Do you believe the Nielsen Ratings? Facebook Stats? Billboard Views? Print Ads Seen? The job of the media Channel is to maximize their profits just like it is for your business. Figure out the real value for your business of all these activities. To get decent statistics you just need to know basic math.

The two main variables are:

  1. Did they see my ad?
  2. How much is a sale conversion worth?

I preach finding the value of your sales and marketing channels. The price you are charged isn’t the real price you pay. If a Magazine tells me they have 1 million issues sold each month and claim 2.9 readers per issue (industry standard who came up with this?) So in effect 2.9 million MIGHT see my ad. and that the CPM rate is using easy numbers $100. And my cost per ‘Impression’ is $0.10 each. That is what my invoice will say after I run my ad.

Billions of dollars in deals are done this way. On paper. The agency will do all their accounting based on this. They sold me 2.9 million impressions at $0.10 each.
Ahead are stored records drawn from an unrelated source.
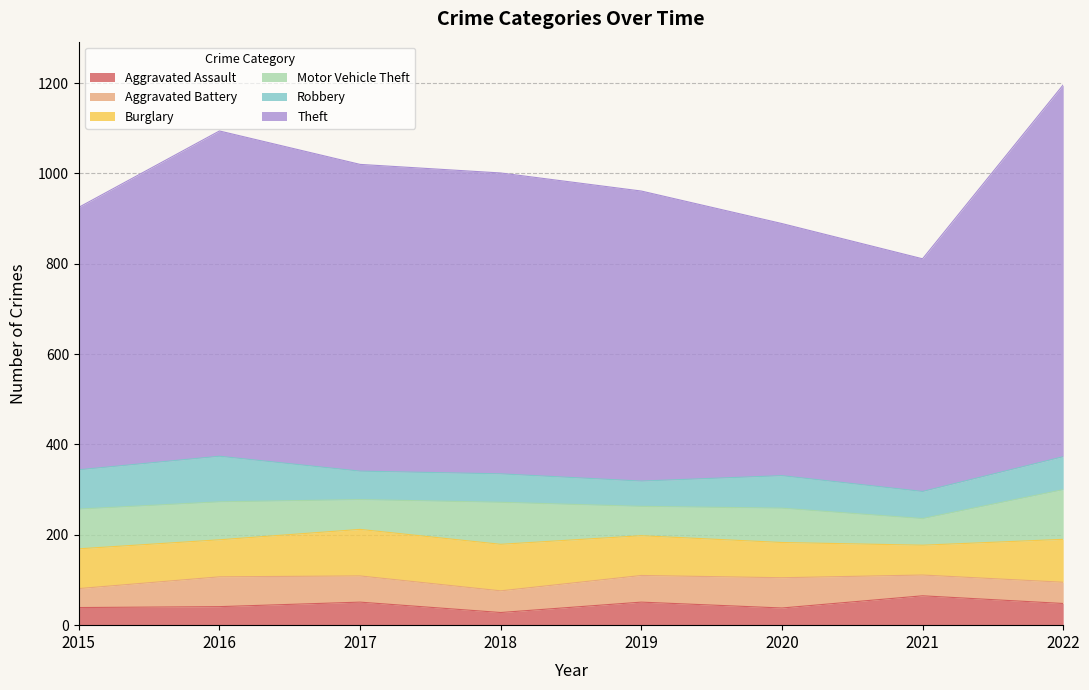

What is the total value across all series at 2017?

1020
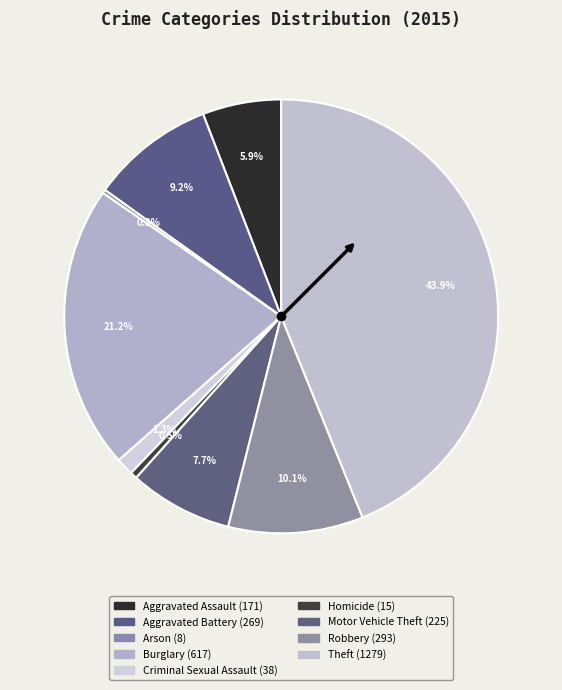

Count the number of slices in the pie.

9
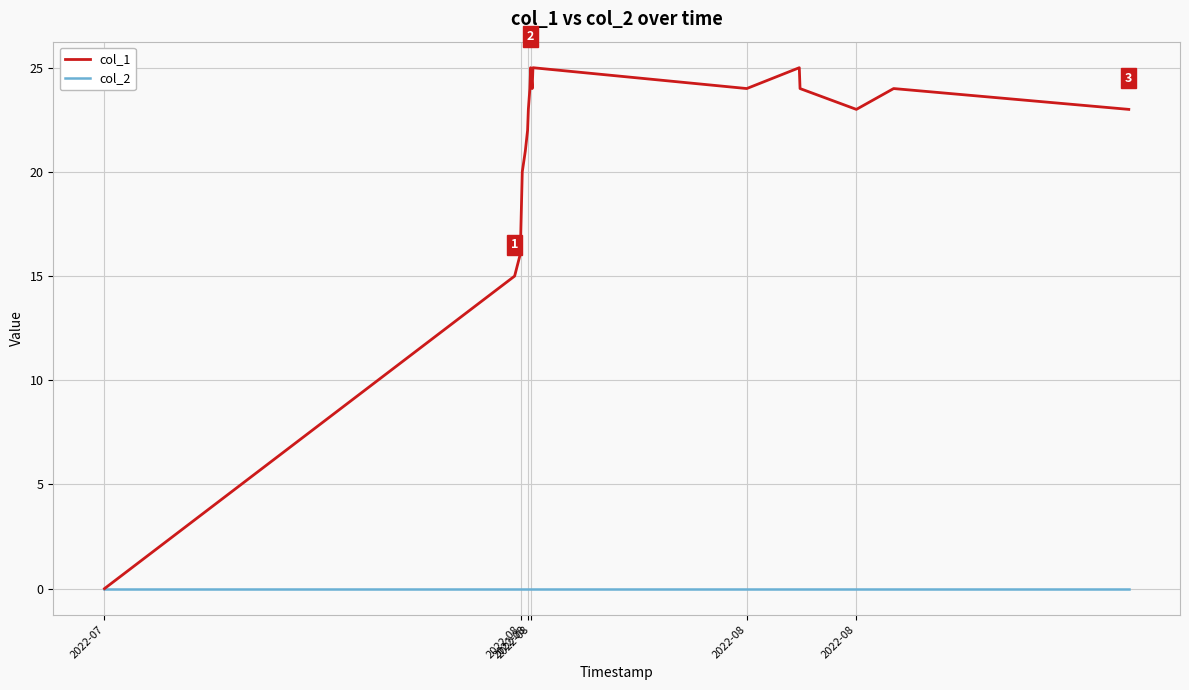

Which series has the largest range (max minus min)?

col_1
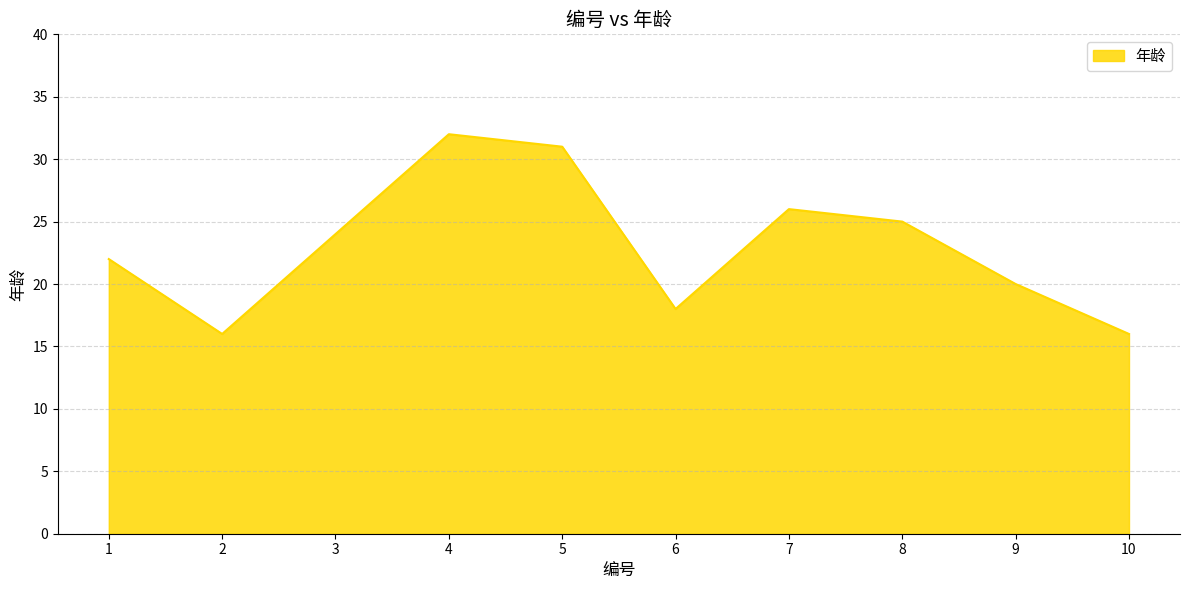

What is the difference between the maximum and minimum values?

16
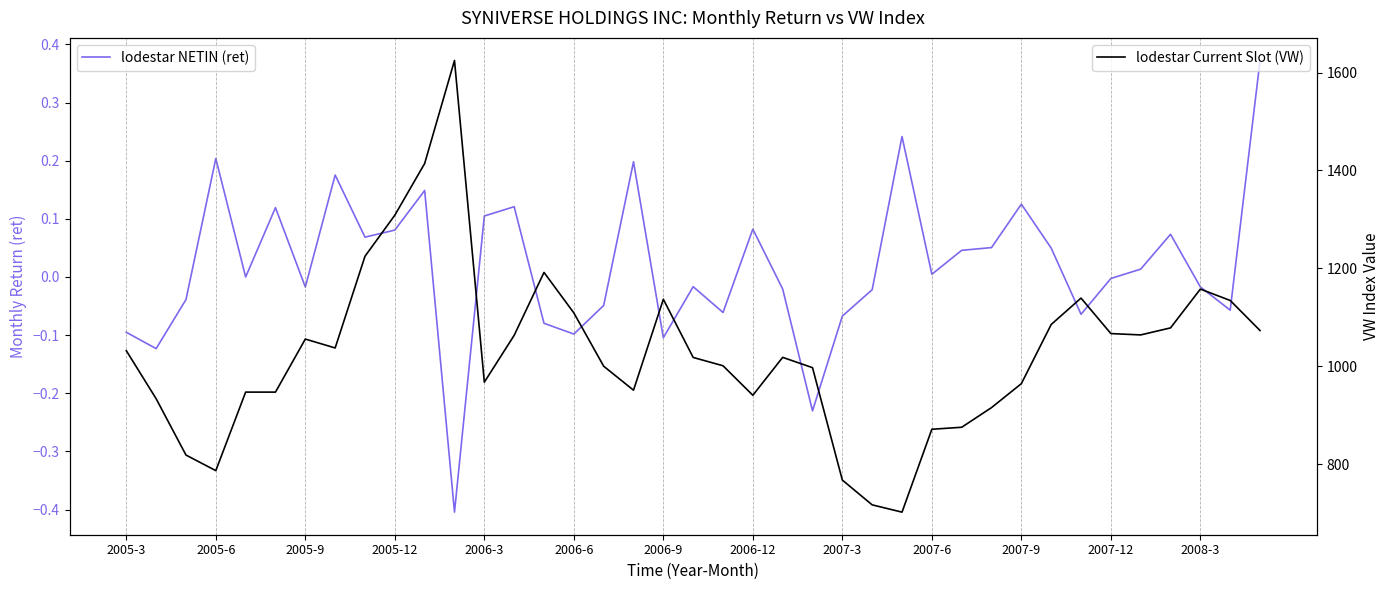

Does the chart display data point markers on the line(s)?

No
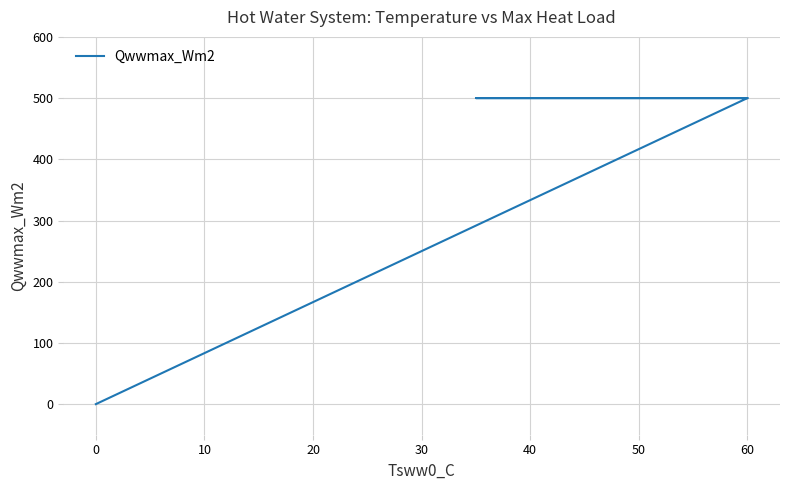

How many positive values are there?

4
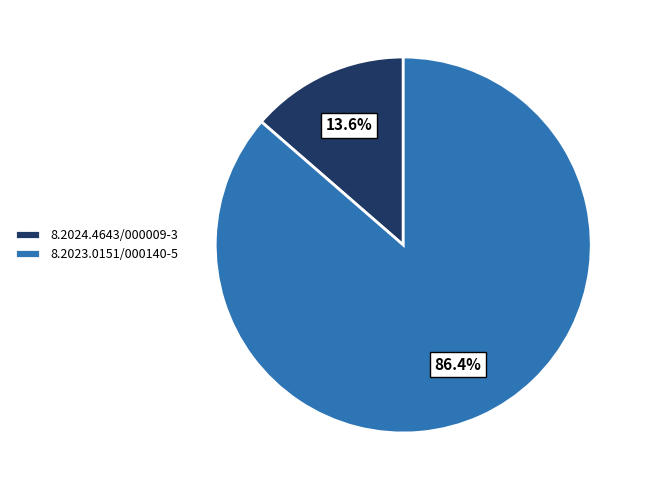

Between 8.2023.0151/000140-5 and 8.2024.4643/000009-3, which is larger?

8.2023.0151/000140-5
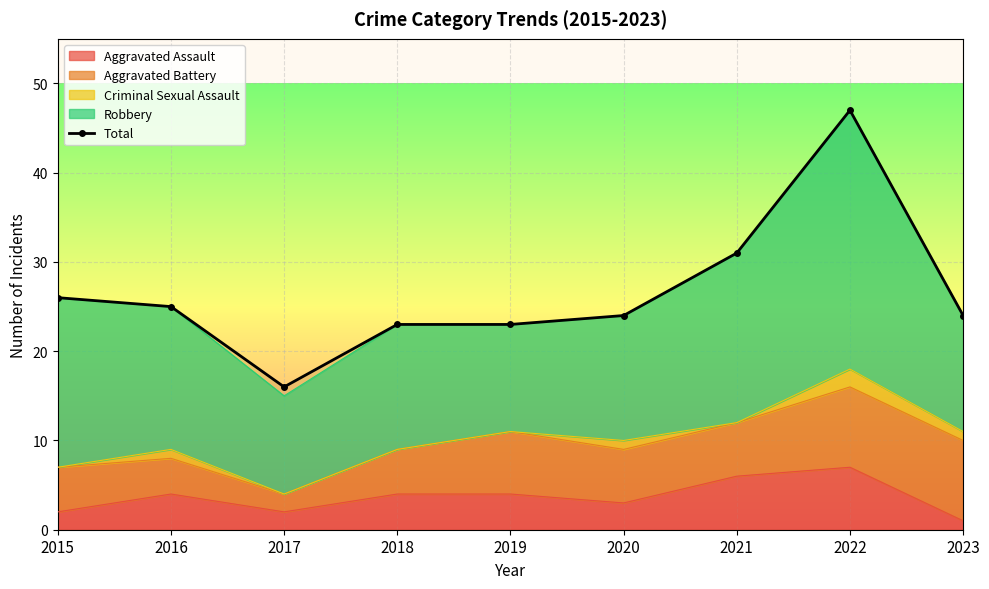

What is the ratio of the value at 2017 to the value at 2022?

0.3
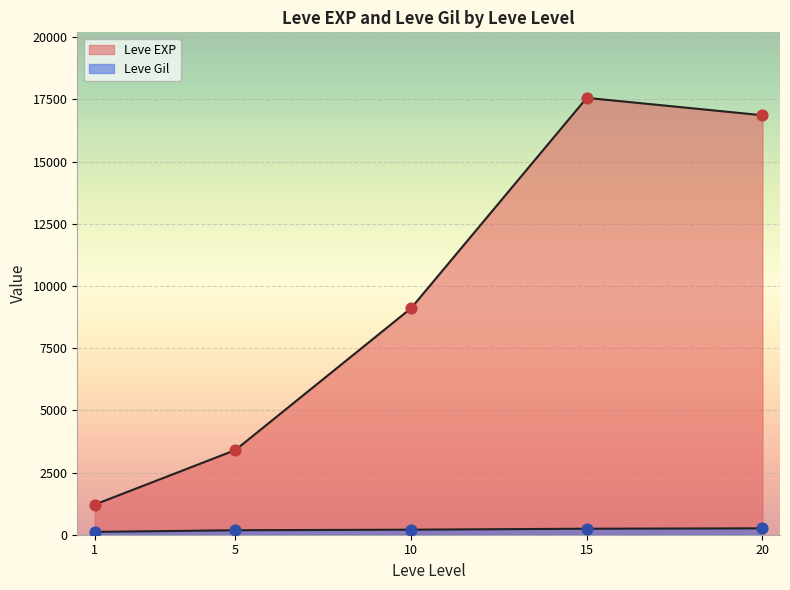

Which series contains the lowest Y value?

Leve Gil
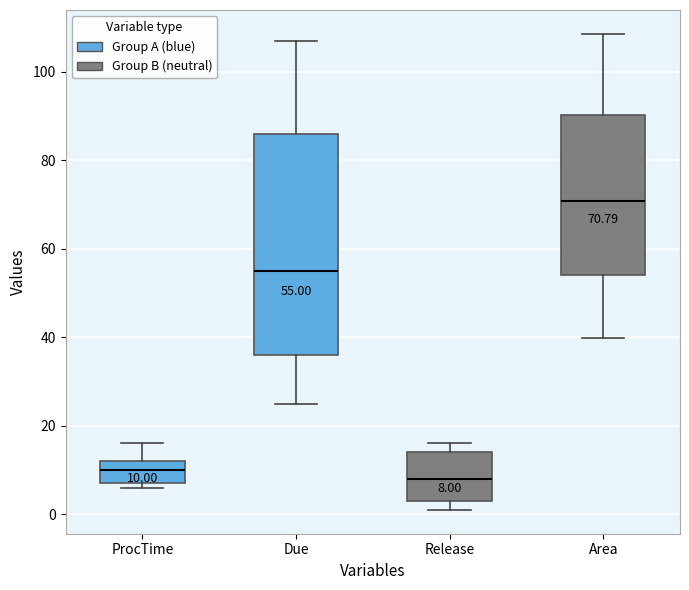

Which box has the highest median line?

Area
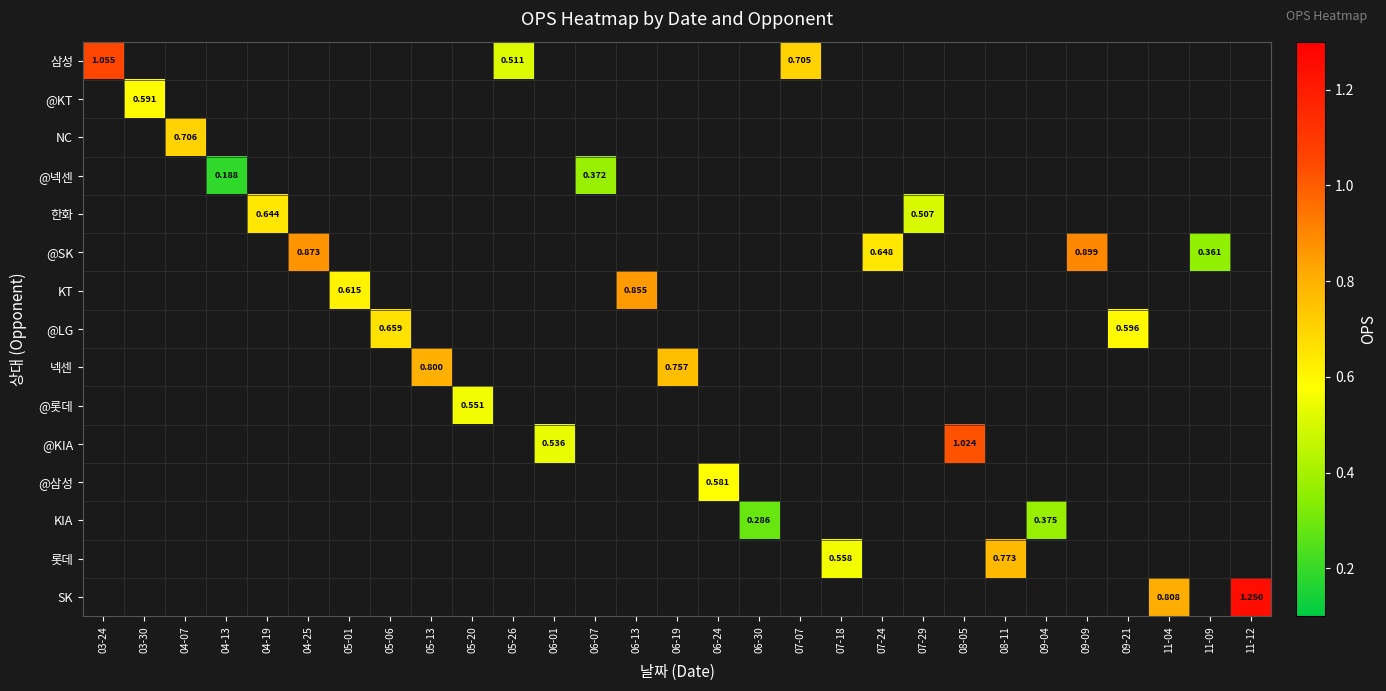

Which category has the lowest value across all series?

04-13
The smart Brand will not. The smart Brand will never hire someone to do marketing who places the ad and sends back the exact same accounting. In fact each Brand should do their own, and each time this should come out differently because different people will believe/assume different things.

This example is for determining how many people actually saw my ad. My next post will cover valuing conversions.

Brand places full page Ad is placed on page 5.

Questions:

  1. How many people do you think actually read the issue per unit?
  2. Is there value for the same person to see the ad more than once?
  3. How many unique readers saw the ad.
  4. What percentage of reads saw your ad.
    1.  Each page has a different likelihood of your ad being seen. For example you are on page 89 out of 102. How many get that far? Or your ad is across from a full age Bikini Photo in say Maxxim. That might get seen many times?

This Brand has their own rule of thumb for this Magazine: 1.9 readers per issue. 1.3 unique readers.

If the ad has added impact if seen twice or more they will use 1.9 as their base number. If not 1.3 (or something in between). So now your readership is between 1.3 million and 1.9 million and you discount the CPM by the % lower your estimated readership is.

2.9 million / 1.3 million = 2.23 x $100 = $223/CPM

2.9 million / 1.9 million = 1.52 x $100 = $152 CPM

This can be done with all media channels. You decide what you believe. When I discuss conversions there is similar variables. What kind of Ad/Content/Campaign? What are you selling? What is a sale worth to you?

So the Magazine might say the CPM is $100 but if you respond ‘No it is $152 for us’, you are right not them.